The freezing point depression constant for water is $-1.86^{\circ} Cm^{-1}$. If $5.00 \,g$ $Na_2SO_4$ is dissolved in $45.0\,g$ $H_2O$, the freezing point is changed by $- 3.82^{\circ} C$. Calculate the Van't Hoff factor for $Na_2SO_4$.

• A. 0.381
• B. 2.05
• C. 2.63
• D. 3.11

Answer 1

The Correct Option is C

To determine the Van't Hoff factor for Na_2SO_4, we will use the formula for freezing point depression:

\Delta T_f = i \cdot K_f \cdot m, where:

• \Delta T_f is the change in freezing point, given as -3.82^\circ C.
• K_f is the freezing point depression constant for water, 1.86^\circ C\, m^{-1}.
• m is the molality of the solution.
• i is the Van't Hoff factor.

First, calculate the molality (m) of the Na_2SO_4 solution. Molality is defined as moles of solute per kilogram of solvent:

Molecular weight of Na_2SO_4 = 2 \times 23 + 32 + 4 \times 16 = 142 \, g/mol.
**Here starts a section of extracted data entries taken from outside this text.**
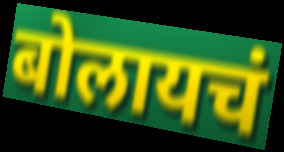
बोलायचंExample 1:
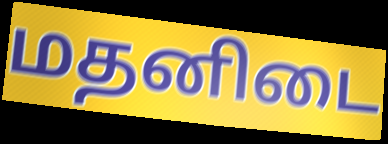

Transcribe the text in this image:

மதனிடை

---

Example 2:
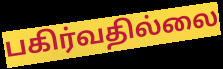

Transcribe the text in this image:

பகிர்வதில்லை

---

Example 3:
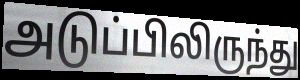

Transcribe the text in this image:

அடுப்பிலிருந்து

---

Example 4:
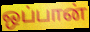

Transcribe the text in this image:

ஒப்பான்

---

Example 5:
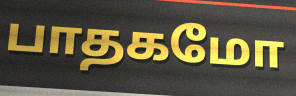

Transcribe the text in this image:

பாதகமோ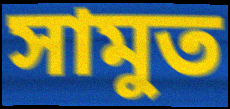
সামুত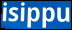
isippuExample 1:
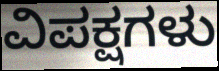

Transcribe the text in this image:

ವಿಪಕ್ಷಗಳು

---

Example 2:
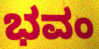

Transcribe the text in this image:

ಭವಂ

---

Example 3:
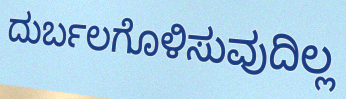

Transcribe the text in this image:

ದುರ್ಬಲಗೊಳಿಸುವುದಿಲ್ಲ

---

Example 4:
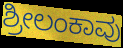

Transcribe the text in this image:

ಶ್ರೀಲಂಕಾವು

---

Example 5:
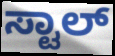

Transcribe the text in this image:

ಸ್ಟಾಲ್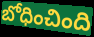
బోధించింది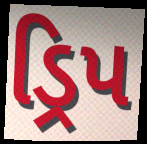
ડ્રિપ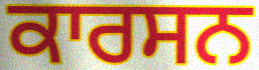
ਕਾਰਸਨ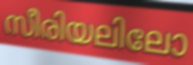
സീരിയലിലോ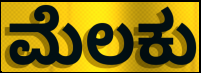
ಮೆಲಕು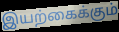
இயற்கைக்கும்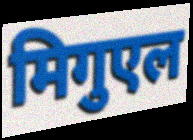
मिगुएल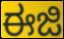
ಈಜಿ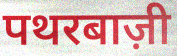
पथरबाज़ी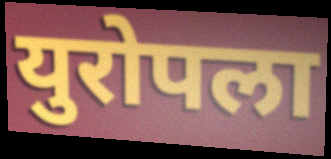
युरोपला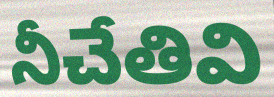
నీచేతివి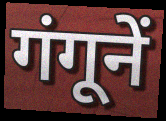
गंगूनें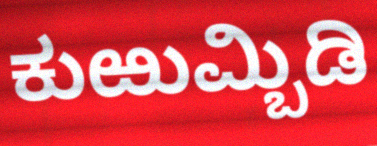
ಕುಱುಮ್ಬಿಡಿ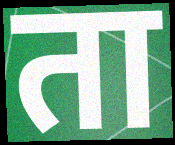
ता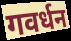
गवर्धन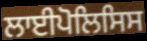
ਲਾਈਪੋਲਿਸਿਸ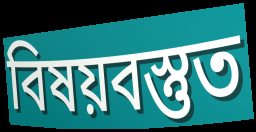
বিষয়বস্তুত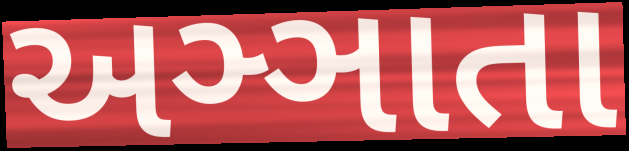
અઞ્ઞાતાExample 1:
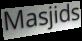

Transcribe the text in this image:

Masjids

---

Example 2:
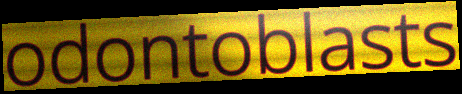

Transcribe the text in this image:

odontoblasts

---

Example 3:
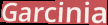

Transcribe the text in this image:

Garcinia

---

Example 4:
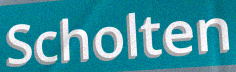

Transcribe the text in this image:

Scholten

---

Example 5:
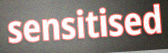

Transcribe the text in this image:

sensitised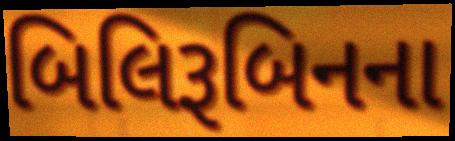
બિલિરૂબિનનાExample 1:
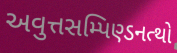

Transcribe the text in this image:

અવુત્તસમ્પિણ્ડનત્થો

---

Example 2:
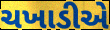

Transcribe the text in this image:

ચખાડીએ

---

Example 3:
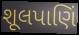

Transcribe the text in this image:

શૂલપાણિં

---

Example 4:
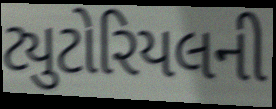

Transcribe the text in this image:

ટ્યુટોરિયલની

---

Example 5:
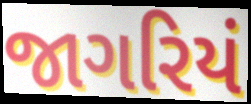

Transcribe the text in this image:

જાગરિયં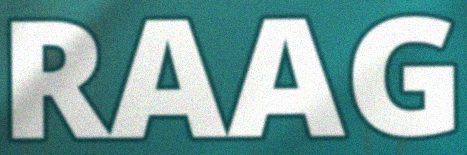
RAAGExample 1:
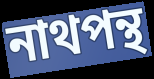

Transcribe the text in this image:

নাথপন্থ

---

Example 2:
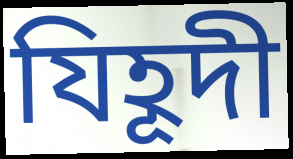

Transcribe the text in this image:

যিহূদী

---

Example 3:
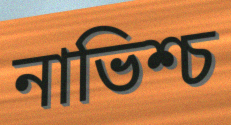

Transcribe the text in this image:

নাভিশ্চ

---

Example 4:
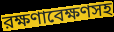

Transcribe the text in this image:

রক্ষণাবেক্ষণসহ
Moles of Na_2SO_4 = \frac{5.00 \, \text{g}}{142 \, \text{g/mol}} = 0.0352 \, \text{mol}.

The mass of H_2O is 45.0 \, \text{g} = 0.0450 \, \text{kg}.

Molality (m) = \frac{0.0352 \, \text{mol}}{0.0450 \, \text{kg}} = 0.782 \, \text{mol/kg}.

Now substitute the values into the freezing point equation:

3.82 = i \times 1.86 \times 0.782

Solving for i,

i = \frac{3.82}{1.86 \times 0.782} = 2.63

Thus, the Van't Hoff factor for Na_2SO_4 is 2.63.